Fox regularly ignores economic consensus to attack unemployment insurance. As Media Matters has noted, Fox regularly ignores economic consensus and analysis to baselessly attack unemployment insurance. For example:

  • On February 22, Hannity falsely suggested the Federal Reserve said unemployment benefit extension increased unemployment.
  • During the May 15 edition of Fox News’ Bulls & Bears, host Brenda Buttner claimed Americans were “turning down good paying jobs to stay on unemployment. I wish I were kidding.” During the tease, the on-screen graphic said “Cut off freeloaders?”
  • On July 2, Fox & Friends guest host Alisyn Camerota didn’t understand the “logic” behind Pelosi’s claim that unemployment insurance “injects demand into the economy” and “is a job creator.” Guest co-host Clayton Morris said that “would love to know what economists say that.” Co-host Dave Briggs claimed there were a “few holes in that logic to say the least.”
  • On the July 15 edition of Fox News’ Fox & Friends, co-host Brian Kilmeade hosted Partnership Staffing Inc. CEO Bill Auchmoody, who claimed that unemployment benefits prevent unemployed workers from searching for jobs. During the segment, Kilmeade played Pelosi’s comments and asked Auchmoody to comment. Auchmoody stated: “I don’t know how an unemployment check creates jobs. You know, businesses create jobs. The economy and the government getting out of the way, in my opinion, helps create jobs.”  Kilmeade concluded the interview by telling Auchmoody that “maybe”  the elimination of “unemployment benefits will get people to sober up and take some of your offers.”
  • On the August 10 edition of Glenn Beck, Beck said “Nancy Pelosi actually made the point that unemployment payment stimulate [sic] the economy.” After playing the clip, Beck suggested Pelosi was wrong that unemployment insurance creates jobs by saying “have you ever worked for a guy who was saying ‘hang on just a second, I’m going to pay you out of my unemployment check.”
  • On the August 31 edition of Fox & Friends, Fox Business host Stuart Varney cited a Wall Street Journal op-ed by Harvard economics professor and Hoover Institute senior fellow Robert Barro to claim that, in Varney’s words, “If we had not extended unemployment benefits to 99 weeks from the standard 26 weeks, [Barro] says, unemployment would be at 6.8%, not the 9.5%.” According to Varney, Barro argued that “you extend benefits like this and it discourages people from going out to look for work especially, you know, the start of the benefit period because it’s nearly two years.”

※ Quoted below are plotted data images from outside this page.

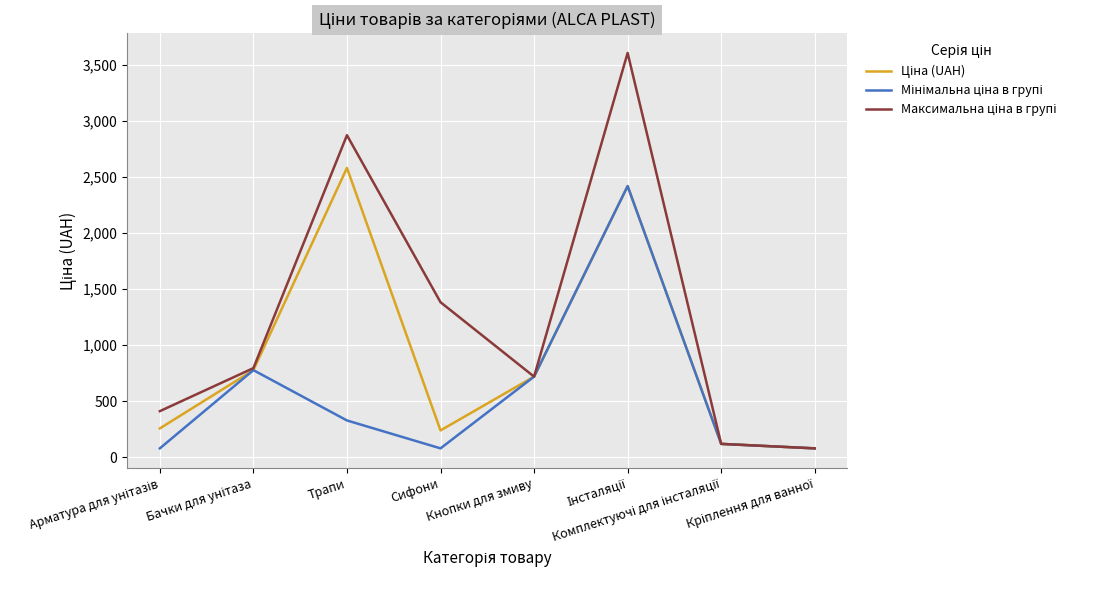

What is the greatest value displayed?

3608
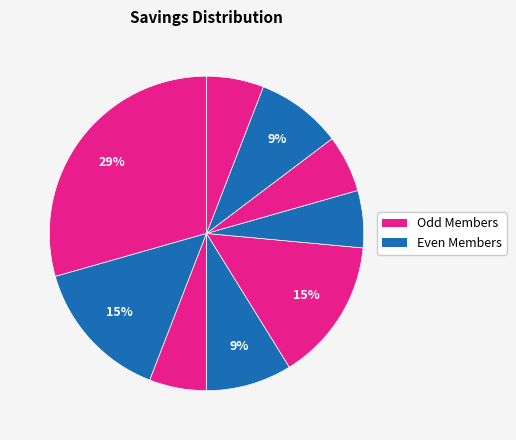

How many segments does this pie chart have?

9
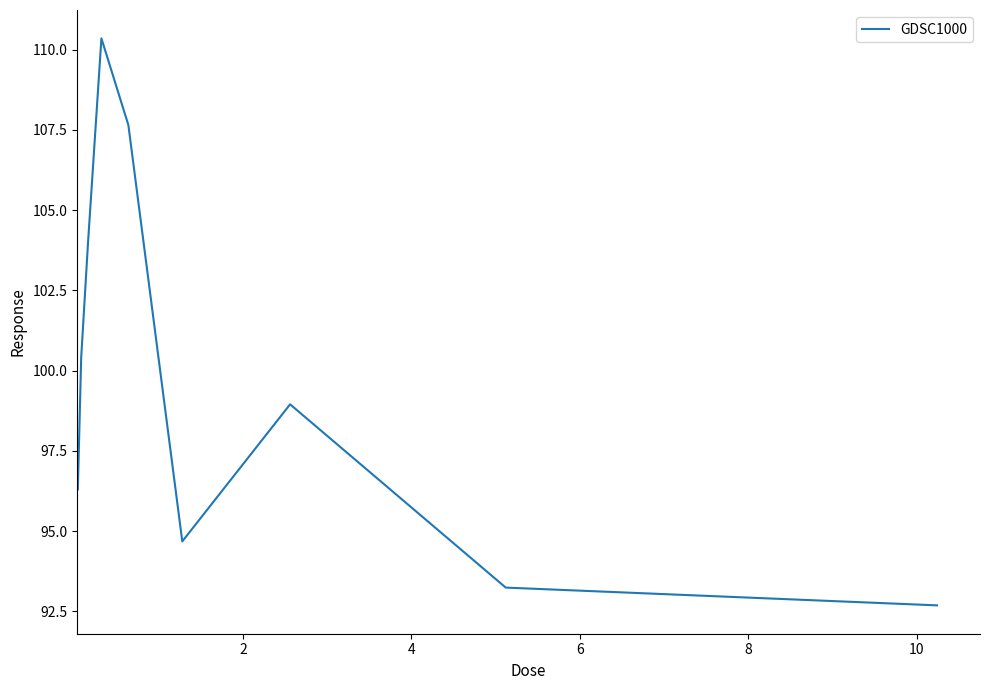

What is the difference between the maximum and minimum values?

17.7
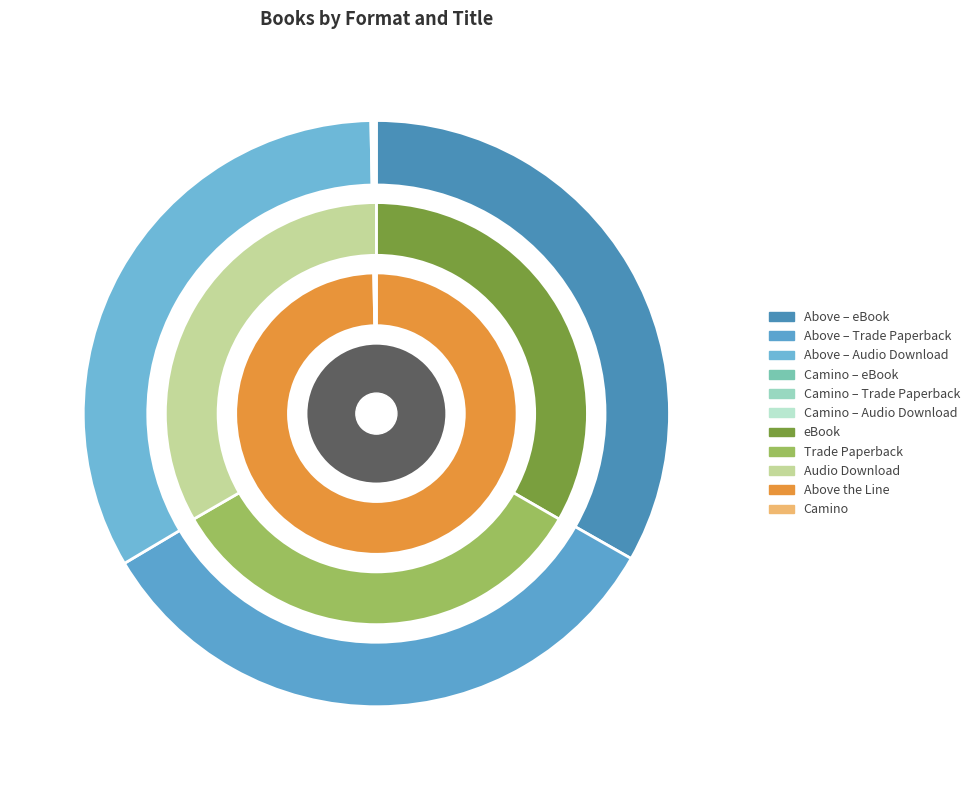

True or false: Camino accounts for 1% of the total.

False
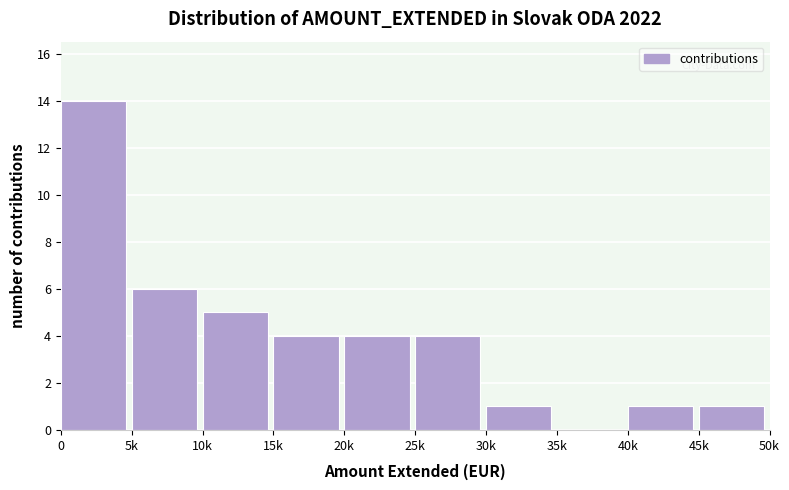

Reading left to right, what are all the values shown in this chart?

0=14	5k=6	10k=5	15k=4	20k=4	25k=4	30k=1	35k=0	40k=1	45k=1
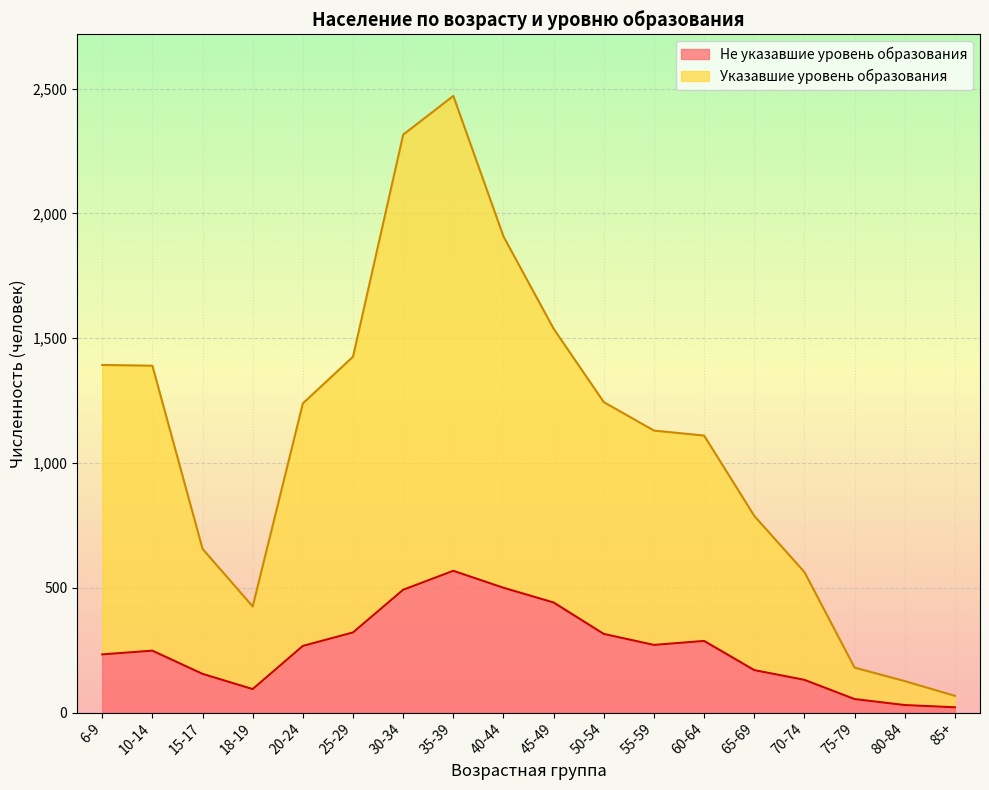

At which category is the sum across all series the highest?

35-39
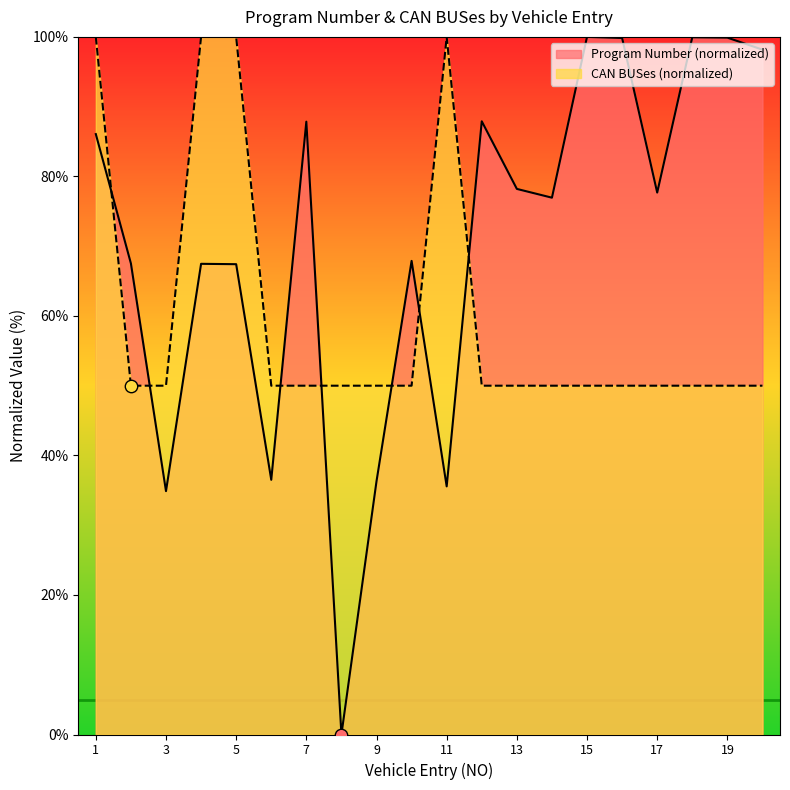

At which category is the sum across all series the highest?

1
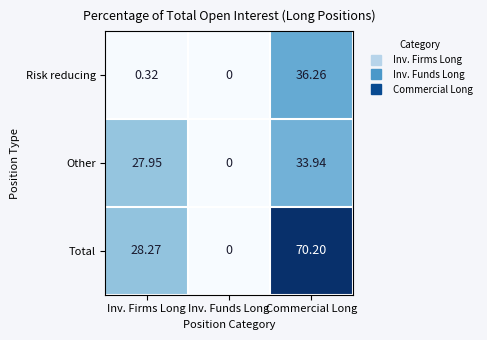

Between Inv. Funds Long and Commercial Long, which series saw the biggest shift?

Total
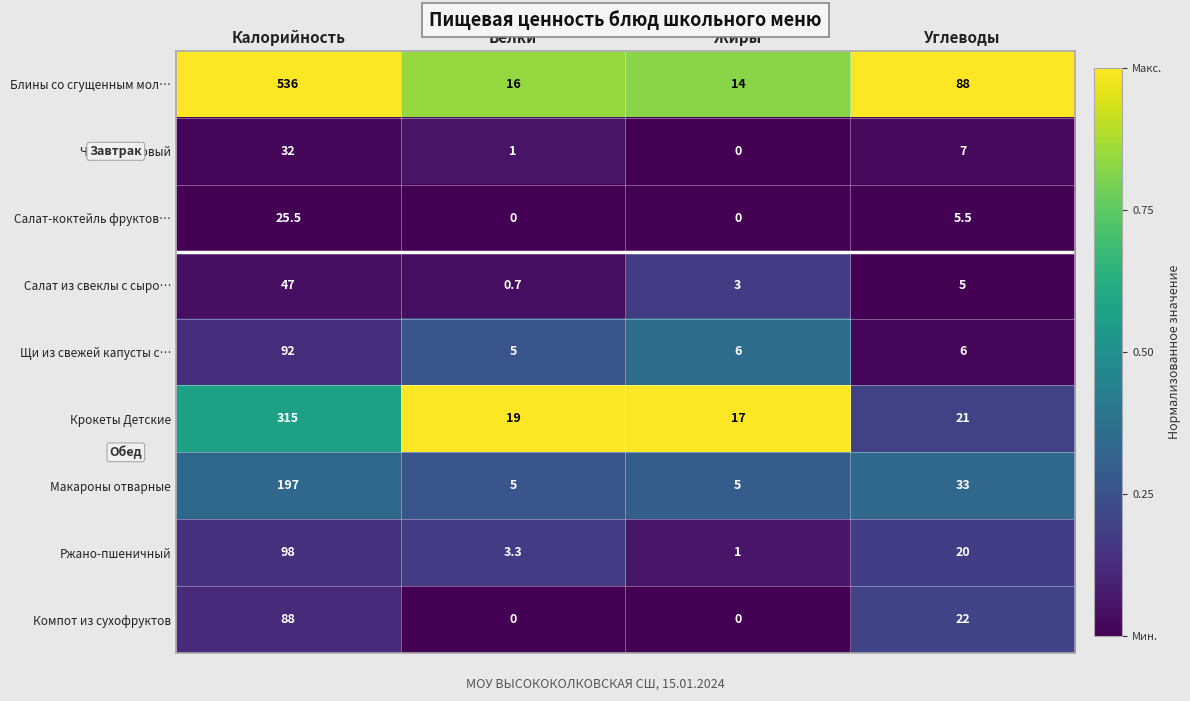

At which label does Щи из свежей капусты с… first exceed 6?

Калорийность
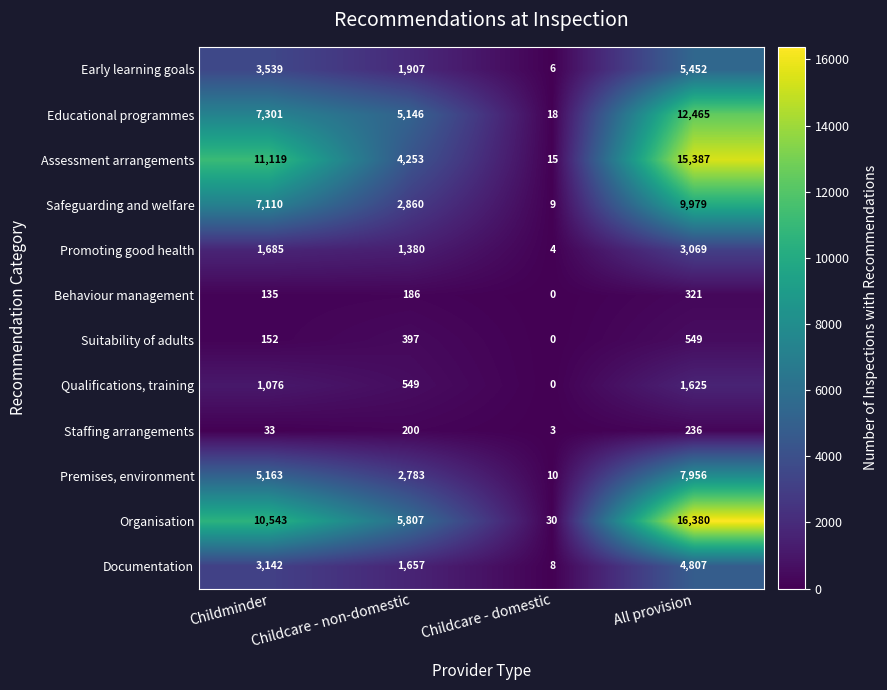

Is it true that Documentation equals 1441 at Childminder?

False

  • On the September 16 edition of Fox News’ Fox & Friends, Stuart Varney attacked the unemployed by falsely claiming that rises in disability were due to the unemployed committing fraud. In fact, what led to the increase in claims from 2008 to 2009 was legislation that President Bush signed into law in 2008, which changed the ways that the requirements for being disabled could be interpreted. The growth in the program was expected and is the result of intentional changes to policy which make it easier to qualify.
  • During the September 29 edition of Fox & Friends, co-host Gretchen Carlson asked “when will the government turn off government spending and extend tax cuts to stimulate the private sector.” Carlson was referring to a program that “directly paid the salaries of unemployed people so they could get jobs in government, at nonprofit organizations and at many small businesses.